==== PASSAGE SHOWN
Flush immutable memtable to remote Storage Service directly
It can has several Engine replica nodes
Data maybe partitioned by some rule
For each partition it need a leader and replicate data to its follower to reduce recovery time
It need scale up as needed

so it can have multiple copy and have leader or lease memory state.

Kernel Service

Kernel Service maintain cluster metadata. it will:

Poll & control Journal, Storage, Background Service
Helps Engine & Background Service to find Journal & Storage’s metadata & location
Maintain persistent metadata (like rocksdb’s manifest + storage/journal location)
Metadata should be HA, so it has replicas
Only updated by Flush/Compaction and poll
Due to kernel service has full runtime state for whole cluster, it’s suitable for decide to when and how to scale up/down other components

so it can have multiple copy and have leader persistent state.

Journal Service

Journal provides journal service and save rocksdb-like WAL, it will

Append data to requested log stream in local disk
Use some consensus algorithm to replicate to others to ensure HA
Read & replay when Engine restart, and truncate when unused
Provide self’s log stream meta to Kernel service when receive poll request
It need scale up as needed

so it have multiple replica and use local disk to persistent state

Storage Service

Storage provides storage service and save rocksdb-like SST, it will

Save object in request bucket(folder) in local disk or s3 or both
Service read requests that cannot served by memtable/cache in engine
Provide self’s log stream meta to Kernel service when receive poll request
it also can have some replicas in other zone to pre-reply local SST to reduce recovery time
It need scale up as needed

so it has persistent state in local disk and maybe write to external service like s3.
========
==== INFORMATION PROVIDED
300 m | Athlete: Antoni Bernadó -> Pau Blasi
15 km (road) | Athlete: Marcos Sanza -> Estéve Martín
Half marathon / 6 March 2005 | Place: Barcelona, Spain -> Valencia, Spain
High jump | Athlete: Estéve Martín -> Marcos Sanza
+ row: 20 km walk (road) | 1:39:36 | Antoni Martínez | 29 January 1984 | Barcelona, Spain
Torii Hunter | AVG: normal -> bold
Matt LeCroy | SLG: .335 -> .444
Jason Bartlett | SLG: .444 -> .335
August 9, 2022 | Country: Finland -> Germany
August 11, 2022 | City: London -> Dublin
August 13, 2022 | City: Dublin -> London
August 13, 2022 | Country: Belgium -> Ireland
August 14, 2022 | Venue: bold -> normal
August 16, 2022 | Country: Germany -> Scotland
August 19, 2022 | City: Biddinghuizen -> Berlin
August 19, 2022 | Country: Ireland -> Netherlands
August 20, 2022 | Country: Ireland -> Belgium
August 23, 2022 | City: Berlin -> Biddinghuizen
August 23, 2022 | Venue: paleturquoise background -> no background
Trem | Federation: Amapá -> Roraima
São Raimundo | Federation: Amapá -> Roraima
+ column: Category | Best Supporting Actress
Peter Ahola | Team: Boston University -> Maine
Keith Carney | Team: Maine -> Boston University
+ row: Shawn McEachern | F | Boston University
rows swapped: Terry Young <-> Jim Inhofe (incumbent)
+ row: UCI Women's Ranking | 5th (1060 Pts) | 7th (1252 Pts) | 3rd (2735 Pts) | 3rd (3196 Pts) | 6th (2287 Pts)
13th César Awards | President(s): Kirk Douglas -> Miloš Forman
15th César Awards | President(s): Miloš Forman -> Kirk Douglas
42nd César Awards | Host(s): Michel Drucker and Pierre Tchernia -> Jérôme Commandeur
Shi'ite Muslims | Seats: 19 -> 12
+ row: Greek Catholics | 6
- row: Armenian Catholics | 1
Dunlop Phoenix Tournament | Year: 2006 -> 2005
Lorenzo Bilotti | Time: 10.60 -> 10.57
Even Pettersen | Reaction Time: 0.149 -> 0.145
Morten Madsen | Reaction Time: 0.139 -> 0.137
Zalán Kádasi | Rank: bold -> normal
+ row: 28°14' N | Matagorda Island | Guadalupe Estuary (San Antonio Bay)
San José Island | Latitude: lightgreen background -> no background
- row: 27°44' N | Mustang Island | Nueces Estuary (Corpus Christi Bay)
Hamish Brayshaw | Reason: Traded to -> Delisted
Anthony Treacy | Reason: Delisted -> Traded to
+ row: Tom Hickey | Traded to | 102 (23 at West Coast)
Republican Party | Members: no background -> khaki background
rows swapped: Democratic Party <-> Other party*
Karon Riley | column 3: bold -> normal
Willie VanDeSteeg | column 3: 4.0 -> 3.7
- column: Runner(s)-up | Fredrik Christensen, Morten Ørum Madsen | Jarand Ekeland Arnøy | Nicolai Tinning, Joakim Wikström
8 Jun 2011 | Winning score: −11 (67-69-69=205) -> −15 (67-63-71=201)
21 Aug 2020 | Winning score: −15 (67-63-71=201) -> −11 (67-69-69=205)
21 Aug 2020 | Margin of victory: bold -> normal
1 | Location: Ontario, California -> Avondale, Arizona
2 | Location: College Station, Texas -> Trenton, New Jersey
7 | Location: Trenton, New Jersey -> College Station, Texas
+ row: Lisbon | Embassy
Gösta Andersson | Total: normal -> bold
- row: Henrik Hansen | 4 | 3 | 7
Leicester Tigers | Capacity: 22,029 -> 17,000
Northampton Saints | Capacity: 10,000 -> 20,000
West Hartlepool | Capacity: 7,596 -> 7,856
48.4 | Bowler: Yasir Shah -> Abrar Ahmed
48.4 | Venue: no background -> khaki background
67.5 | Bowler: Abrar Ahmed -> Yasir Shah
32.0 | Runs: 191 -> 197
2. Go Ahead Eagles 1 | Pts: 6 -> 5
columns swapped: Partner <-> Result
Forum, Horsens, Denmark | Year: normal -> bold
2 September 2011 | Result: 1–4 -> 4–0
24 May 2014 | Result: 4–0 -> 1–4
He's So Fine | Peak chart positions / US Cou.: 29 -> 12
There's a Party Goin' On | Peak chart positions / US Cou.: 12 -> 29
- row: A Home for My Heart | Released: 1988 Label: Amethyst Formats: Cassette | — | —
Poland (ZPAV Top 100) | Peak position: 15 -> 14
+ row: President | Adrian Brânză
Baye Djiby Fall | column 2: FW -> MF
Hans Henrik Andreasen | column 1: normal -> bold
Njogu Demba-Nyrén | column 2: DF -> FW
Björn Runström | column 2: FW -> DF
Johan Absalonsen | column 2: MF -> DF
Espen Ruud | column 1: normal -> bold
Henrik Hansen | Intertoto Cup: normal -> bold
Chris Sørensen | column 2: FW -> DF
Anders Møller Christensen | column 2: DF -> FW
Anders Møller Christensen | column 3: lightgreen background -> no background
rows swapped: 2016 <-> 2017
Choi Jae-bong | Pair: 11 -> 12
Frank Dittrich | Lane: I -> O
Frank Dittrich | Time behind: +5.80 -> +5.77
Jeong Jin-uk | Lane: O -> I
========
- [PROBLEMS TO WORK ON]
- A) Answer these from the design notes on cluster services above:
(i) Where does the Journal Service append data?
(ii) Where does the Storage Service save objects?
(iii) What updates the persistent metadata kept by the Kernel Service?
- B) Copy the part of the design notes on cluster services that starts with "Poll & control" and goes on through "manifest + storage/journal location)".
- C) Carry on the design notes on cluster services from where they stop.

- [TASK-BY-TASK ANSWERS]
- A)
(i) To the requested log stream in local disk.
(ii) In the requested bucket (folder), in local disk, S3, or both.
(iii) Only Flush/Compaction and poll.

- B)
Poll & control Journal, Storage, Background Service
Helps Engine & Background Service to find Journal & Storage’s metadata & location
Maintain persistent metadata (like rocksdb’s manifest + storage/journal location)

- C)
Background Service

Background is job-like service and handle works like compaction, clean obsolete .. it will:

Start by kernel as needed
Read & Write Storage & Journal

so it has no state(but maybe need some deduplicate works) and can be trigger as needed, depends on job implement it also can be partition and run in parallel process/nodes.

In Summary

Engine will accept user’s requests and find storage/journal from kernelService and use them directly; KernelService maintain and provide metadata for storage/journal also engine; Background run as need and do some background job; journal/ storage brainless handle request from Engine.

Engine, Kernel, Journal, (Storage?) need have replicas; Engine, Kernel need elect leader(journal storage maybe or not); Engine / Journal / Storage could be performance bottleneck components and scale up as needed.

4 replies

tisonkun Dec 22, 2021

I don't see a definition of kernel-client here. It seems more than a client to kernel in the picture but arbitrary clients to another components. It's reasonable that the engine talks directly to journal for persisting data while discovering the journal service with help of the kernel, but a better name than kernel-client will help.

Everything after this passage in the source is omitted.